3.7: A Heuristic View of the Probability Density Function

Suppose that we have a probability density function like that sketched in Figure 8 and that the area under the curve in the interval $$a<u<b$$ is 0.25. If we draw a large number of samples from the distribution, our definitions of probability and the probability density function mean that about 25% of the values we draw will lie in the interval $$a<u<b$$. We expect the percentage to become closer and closer to 25% as the total number of samples drawn becomes very large. The same would be true of any other interval, $$c<u<d$$, where the area under the curve in the interval $$c<u<d$$ is 0.25.

If we draw exactly four samples from this distribution, the values can be anywhere in the domain of $$u$$. However, if we ask what arrangement of four values best approximates the result of drawing a large number of samples, it is clear that this arrangement must have a value in each of the four, mutually-exclusive, 25% probability zones. We can extend this conclusion to any number of representative points. If we ask what arrangement of N points would best represent the arrangement of a large number of points drawn from the distribution, the answer is clearly that one of the $$N$$ representative points should lie within each of $$N$$, mutually-exclusive, equal-area segments that span the domain of $$u$$.)

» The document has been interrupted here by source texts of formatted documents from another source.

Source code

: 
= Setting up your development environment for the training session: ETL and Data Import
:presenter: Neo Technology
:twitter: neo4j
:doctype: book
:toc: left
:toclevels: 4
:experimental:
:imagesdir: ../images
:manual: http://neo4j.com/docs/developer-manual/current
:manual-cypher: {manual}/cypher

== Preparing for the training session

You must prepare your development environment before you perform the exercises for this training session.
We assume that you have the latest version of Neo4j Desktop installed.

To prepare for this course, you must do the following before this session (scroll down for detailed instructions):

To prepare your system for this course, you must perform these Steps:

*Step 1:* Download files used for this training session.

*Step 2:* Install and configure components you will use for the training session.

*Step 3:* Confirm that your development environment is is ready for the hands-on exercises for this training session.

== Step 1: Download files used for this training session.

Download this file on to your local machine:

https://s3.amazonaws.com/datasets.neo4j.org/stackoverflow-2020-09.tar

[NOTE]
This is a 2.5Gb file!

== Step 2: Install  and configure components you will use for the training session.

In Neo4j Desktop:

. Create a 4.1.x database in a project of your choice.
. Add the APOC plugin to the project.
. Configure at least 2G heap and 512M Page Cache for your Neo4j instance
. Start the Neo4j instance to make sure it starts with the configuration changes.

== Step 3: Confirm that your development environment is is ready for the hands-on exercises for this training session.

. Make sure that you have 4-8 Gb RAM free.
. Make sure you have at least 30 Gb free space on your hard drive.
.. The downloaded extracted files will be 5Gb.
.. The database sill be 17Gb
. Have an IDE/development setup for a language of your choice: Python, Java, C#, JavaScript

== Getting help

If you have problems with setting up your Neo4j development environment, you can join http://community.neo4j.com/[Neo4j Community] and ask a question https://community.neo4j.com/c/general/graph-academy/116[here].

We can turn this idea around. In the absence of information to the contrary, the best assumption we can make about a set of $$N$$ values of a random variable is that each represents an equally probable outcome. If our entire store of information about a distribution consists of four data points drawn from the distribution, the best description that we can give of the probability density function is that one-fourth of the area under the curve lies above a segment of the domain that is associated with each point. If we have $$N$$ points, the best estimate we can make of the distribution from which the $$N$$ points are drawn is that $${\left({1}/{N}\right)}^{th}$$ of the area lies above each of them.

This view tells us to associate a probability of $${1}/{N}$$ with an interval around each data point, but it does not tell us where to begin or end the interval. If we could decide where the interval about each data point began and ended, we could estimate the shape of the probability density function. For a small number of points, we could not expect this estimate to be very accurate, but it would be the best possible estimate based on the given data. Figure 9. The sample of four that best approximates its distribution.

Now, instead of trying to find the best interval to associate with each data point, let us think about the intervals into which the data points divide the domain. This small change of perspective leads us to a logical way to divide the domain of $$u$$ into specific intervals of equal probability. If we put $$N$$ points on any line, these points divide the line into $$N+1$$ segments. There is a segment to the left of every point; there are $$N$$ such segments. There is one final segment to the right of the right-most point, and so there are $$N+1$$ segments in all.

In the absence of information to the contrary, the best assumption we can make is that $$N$$ data points divide their domain into $$N+1$$ segments, each of which is associated with equal probability. The fraction of the area above each of these segments is $${1}/{\left(N+1\right)}$$; also, the probability associated with each segment is $${1}/{\left(N+1\right)}$$. If, as in the example above, there are four data points, the best assumption we can make about the probability density function is that 20% of its area lies between the left boundary and the left-most data point, and 20% lies between the right-most data point and the right boundary. The three intervals between the four data points each represent an additional 20% of the area. Figure 9 indicates the $$N$$ data points that best approximate the distribution sketched in Figure 8.

The sketches in Figure 10 describe the probability density functions implied by the indicated sets of data points.